Miguel Martins, Miguel Mascarenhas, Joana Frias, Catarina Araújo, Luís Barroso, Thiago Manzione, Pedro Diaz Donoso, Amine Alam, Ashamed Javed, João Afonso, Pedro Cardoso, Maria João Almeida, Joana Mota, Tiago Ribeiro, Francisco Mendes, André Santos, António Costa, Matheus Ferreira de Carvalho, Nadia Fathallal, Sidney Nadal, Luciana La Rosa, Bruno Mendes, João Ferreira, Guilherme Macedo, Vincent de Parades
This is the first interoperable artificial intelligence model capable of simultaneous detection and trinary classification of anal canal lesions (HSIL, LSIL, and non-dysplastic mimickers). By addressing key limitations of HRA, this model supports broader clinical applicability and represents a significant step toward real-world deployment and personalized artificial intelligence-assisted care.

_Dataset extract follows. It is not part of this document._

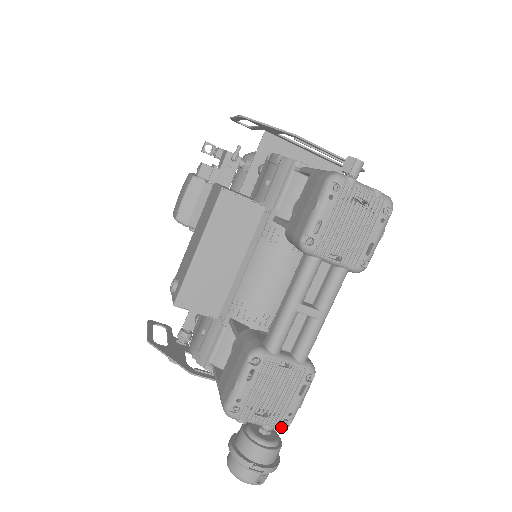
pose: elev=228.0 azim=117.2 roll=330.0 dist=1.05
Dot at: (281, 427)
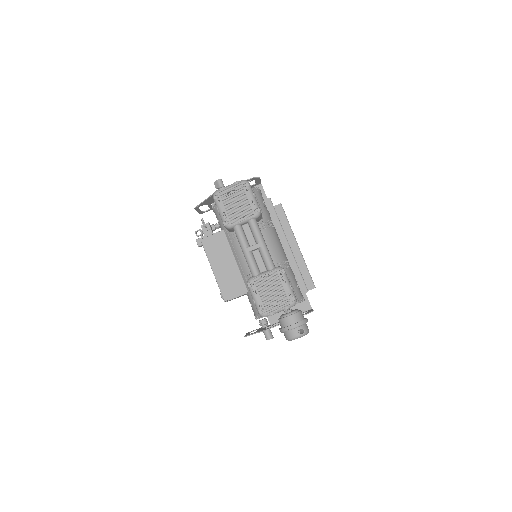
Dot at: (291, 303)
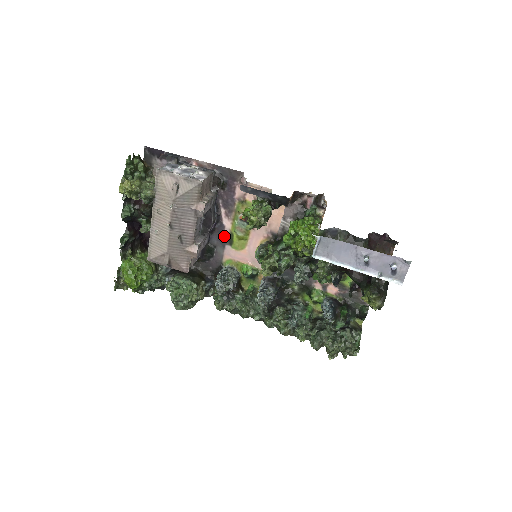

BACKGROUND AND AIMS: Anal cancer incidence is rising, primarily due to increasing rates of human papillomavirus infection. High-resolution anoscopy (HRA) is the gold standard diagnostic modality for evaluating human papillomavirus-related anal lesions; however, its broader adoption is limited by subjectivity and interobserver variability. This study aims to develop and validate a deep learning-based trinary classification model that detects and classifies high-grade squamous intraepithelial lesion (HSIL), low-grade squamous intraepithelial lesion (LSIL), and non-dysplastic lesions (eg, inflammation) on HRA frames.
METHODS: A multicentric study was conducted to develop a convolutional neural network for automatic detection and classification of HSIL, LSIL, and non-dysplastic lesions. A You Only Look Once (YOLO)-v11 model was trained and validated on 191,951 frames (from 107 HRA procedures) containing histologically confirmed lesions, collected from 5 different imaging devices across 5 independent centers. Performance metrics (recall, precision, accuracy, and F1-score) were calculated at the object classification level as weighted averages across 5 confidence thresholds (0.45, 0.47, 0.50, 0.52, and 0.55).
RESULTS: For HSIL and LSIL, recall was 97.9% and 98.9%, and precision was 93.9% and 98.5%, respectively. For non-dysplastic lesions, recall was 98.7%, and precision was 96.0%. The overall classification accuracy on the test set was 88.1% (95% CI: 78.2-98.1).
CONCLUSION: This is the first interoperable artificial intelligence model capable of simultaneous detection and trinary classification of anal canal lesions (HSIL, LSIL, and non-dysplastic mimickers). By addressing key limitations of HRA, this model supports broader clinical applicability and represents a significant step toward real-world deployment and personalized artificial intelligence-assisted care.